» Your objective: In the entries below, find the line with "focal_35mm: 506" and the line with "vfov_deg: 3.8". Return those two lines and all lines between them, exactly.

(Camera metadata records)
┌────────

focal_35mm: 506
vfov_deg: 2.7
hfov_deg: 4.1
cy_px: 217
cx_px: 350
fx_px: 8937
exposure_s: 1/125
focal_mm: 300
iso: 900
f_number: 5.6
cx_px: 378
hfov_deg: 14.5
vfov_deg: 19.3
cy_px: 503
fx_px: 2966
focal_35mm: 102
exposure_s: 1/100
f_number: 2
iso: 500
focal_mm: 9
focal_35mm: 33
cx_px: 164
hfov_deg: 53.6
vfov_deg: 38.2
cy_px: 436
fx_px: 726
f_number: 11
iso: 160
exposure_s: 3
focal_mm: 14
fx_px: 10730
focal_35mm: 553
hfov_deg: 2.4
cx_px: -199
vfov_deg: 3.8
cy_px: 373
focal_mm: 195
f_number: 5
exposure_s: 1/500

└────────
┌────────

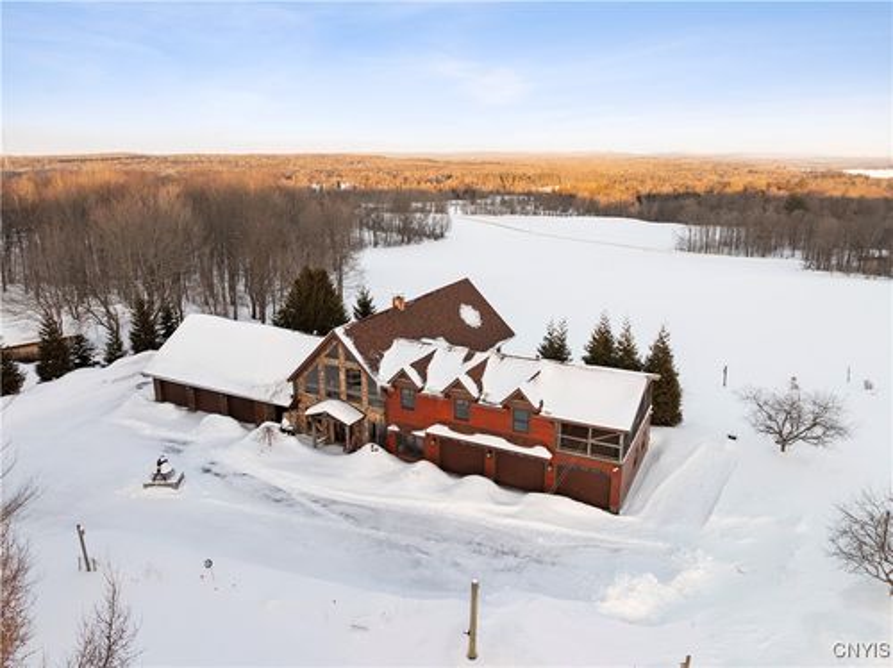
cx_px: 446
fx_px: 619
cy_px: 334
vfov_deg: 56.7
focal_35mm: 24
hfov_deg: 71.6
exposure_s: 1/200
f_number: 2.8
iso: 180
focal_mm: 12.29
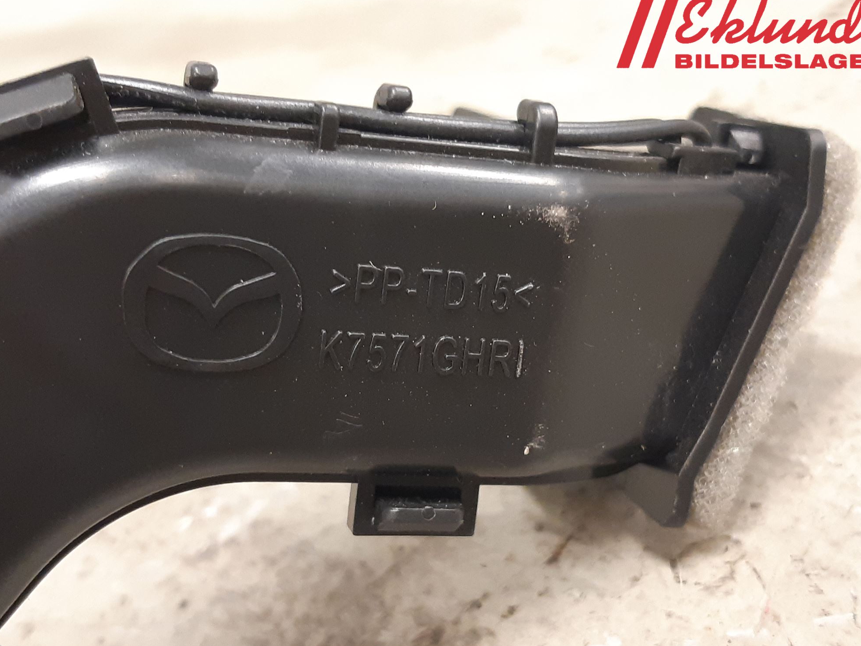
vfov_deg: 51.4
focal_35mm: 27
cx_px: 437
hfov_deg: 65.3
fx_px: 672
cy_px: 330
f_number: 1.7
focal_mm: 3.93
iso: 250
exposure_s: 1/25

└────────

» Response to the exercise:
focal_35mm: 506
vfov_deg: 2.7
hfov_deg: 4.1
cy_px: 217
cx_px: 350
fx_px: 8937
exposure_s: 1/125
focal_mm: 300
iso: 900
f_number: 5.6
cx_px: 378
hfov_deg: 14.5
vfov_deg: 19.3
cy_px: 503
fx_px: 2966
focal_35mm: 102
exposure_s: 1/100
f_number: 2
iso: 500
focal_mm: 9
focal_35mm: 33
cx_px: 164
hfov_deg: 53.6
vfov_deg: 38.2
cy_px: 436
fx_px: 726
f_number: 11
iso: 160
exposure_s: 3
focal_mm: 14
fx_px: 10730
focal_35mm: 553
hfov_deg: 2.4
cx_px: -199
vfov_deg: 3.8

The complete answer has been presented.